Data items
>>

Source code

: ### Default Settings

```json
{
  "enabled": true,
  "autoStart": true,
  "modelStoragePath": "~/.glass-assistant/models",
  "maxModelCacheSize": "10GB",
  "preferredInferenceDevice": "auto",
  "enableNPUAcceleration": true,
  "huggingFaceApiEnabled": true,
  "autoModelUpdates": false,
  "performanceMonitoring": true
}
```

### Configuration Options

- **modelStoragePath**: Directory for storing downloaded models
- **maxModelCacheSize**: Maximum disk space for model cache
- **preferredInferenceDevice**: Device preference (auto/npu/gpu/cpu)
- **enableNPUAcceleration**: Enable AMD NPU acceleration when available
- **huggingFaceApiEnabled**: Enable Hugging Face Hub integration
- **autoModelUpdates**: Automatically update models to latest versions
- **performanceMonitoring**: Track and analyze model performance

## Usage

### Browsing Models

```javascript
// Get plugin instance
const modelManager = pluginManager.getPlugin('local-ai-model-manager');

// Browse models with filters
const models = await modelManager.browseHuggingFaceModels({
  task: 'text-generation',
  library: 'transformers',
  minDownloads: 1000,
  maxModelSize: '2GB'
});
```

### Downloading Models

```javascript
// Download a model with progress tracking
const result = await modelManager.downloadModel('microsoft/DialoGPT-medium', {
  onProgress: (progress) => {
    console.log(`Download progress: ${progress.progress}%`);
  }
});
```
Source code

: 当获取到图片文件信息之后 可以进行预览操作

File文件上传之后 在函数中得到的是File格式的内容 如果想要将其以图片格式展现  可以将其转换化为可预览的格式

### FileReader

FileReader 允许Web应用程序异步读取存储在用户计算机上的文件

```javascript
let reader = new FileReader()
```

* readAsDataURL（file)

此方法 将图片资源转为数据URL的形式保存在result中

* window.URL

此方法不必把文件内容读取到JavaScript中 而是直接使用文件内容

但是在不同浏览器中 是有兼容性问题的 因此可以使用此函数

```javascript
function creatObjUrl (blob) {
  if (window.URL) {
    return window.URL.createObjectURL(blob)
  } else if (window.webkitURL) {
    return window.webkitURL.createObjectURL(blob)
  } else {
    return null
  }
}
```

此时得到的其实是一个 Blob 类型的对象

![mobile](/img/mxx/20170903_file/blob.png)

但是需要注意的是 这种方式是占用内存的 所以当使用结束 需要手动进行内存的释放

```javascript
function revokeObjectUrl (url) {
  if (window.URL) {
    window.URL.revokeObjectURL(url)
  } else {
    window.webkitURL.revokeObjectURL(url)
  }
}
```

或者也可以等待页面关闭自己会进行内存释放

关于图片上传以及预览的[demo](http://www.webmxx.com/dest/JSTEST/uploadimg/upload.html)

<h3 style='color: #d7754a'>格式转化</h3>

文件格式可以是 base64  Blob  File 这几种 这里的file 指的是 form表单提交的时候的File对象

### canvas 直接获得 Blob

<<
>>

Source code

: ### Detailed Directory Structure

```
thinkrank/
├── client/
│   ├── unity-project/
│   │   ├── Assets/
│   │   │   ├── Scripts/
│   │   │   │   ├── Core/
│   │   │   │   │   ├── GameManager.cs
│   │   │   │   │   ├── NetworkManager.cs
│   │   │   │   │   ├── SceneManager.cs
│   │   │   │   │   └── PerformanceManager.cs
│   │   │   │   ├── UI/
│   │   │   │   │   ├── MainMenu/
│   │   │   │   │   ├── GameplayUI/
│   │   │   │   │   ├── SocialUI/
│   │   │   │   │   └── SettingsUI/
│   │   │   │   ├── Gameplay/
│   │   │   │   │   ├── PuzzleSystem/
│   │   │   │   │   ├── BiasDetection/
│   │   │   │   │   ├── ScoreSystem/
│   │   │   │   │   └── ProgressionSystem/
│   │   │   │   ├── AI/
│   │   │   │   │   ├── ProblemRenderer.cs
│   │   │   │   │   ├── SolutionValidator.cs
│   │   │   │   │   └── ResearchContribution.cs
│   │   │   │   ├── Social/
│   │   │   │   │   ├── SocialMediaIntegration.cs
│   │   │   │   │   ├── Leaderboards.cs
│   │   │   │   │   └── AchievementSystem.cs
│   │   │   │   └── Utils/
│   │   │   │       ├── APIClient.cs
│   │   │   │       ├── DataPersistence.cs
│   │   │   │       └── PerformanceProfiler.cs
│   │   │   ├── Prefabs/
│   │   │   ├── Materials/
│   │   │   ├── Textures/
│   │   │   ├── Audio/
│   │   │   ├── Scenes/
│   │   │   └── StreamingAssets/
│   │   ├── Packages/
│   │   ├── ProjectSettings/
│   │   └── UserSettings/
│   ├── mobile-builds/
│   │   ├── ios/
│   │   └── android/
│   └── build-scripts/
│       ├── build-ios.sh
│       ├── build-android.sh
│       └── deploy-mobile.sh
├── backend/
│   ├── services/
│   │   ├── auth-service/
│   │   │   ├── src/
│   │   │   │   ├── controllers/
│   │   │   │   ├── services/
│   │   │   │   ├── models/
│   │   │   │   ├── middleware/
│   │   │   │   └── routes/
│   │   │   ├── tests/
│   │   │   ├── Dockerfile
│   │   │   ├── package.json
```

<<

Every line that holds the word "const" should be copied from the records above.

**Answer below:**
const modelManager = pluginManager.getPlugin('local-ai-model-manager');
const models = await modelManager.browseHuggingFaceModels({
const result = await modelManager.downloadModel('microsoft/DialoGPT-medium', {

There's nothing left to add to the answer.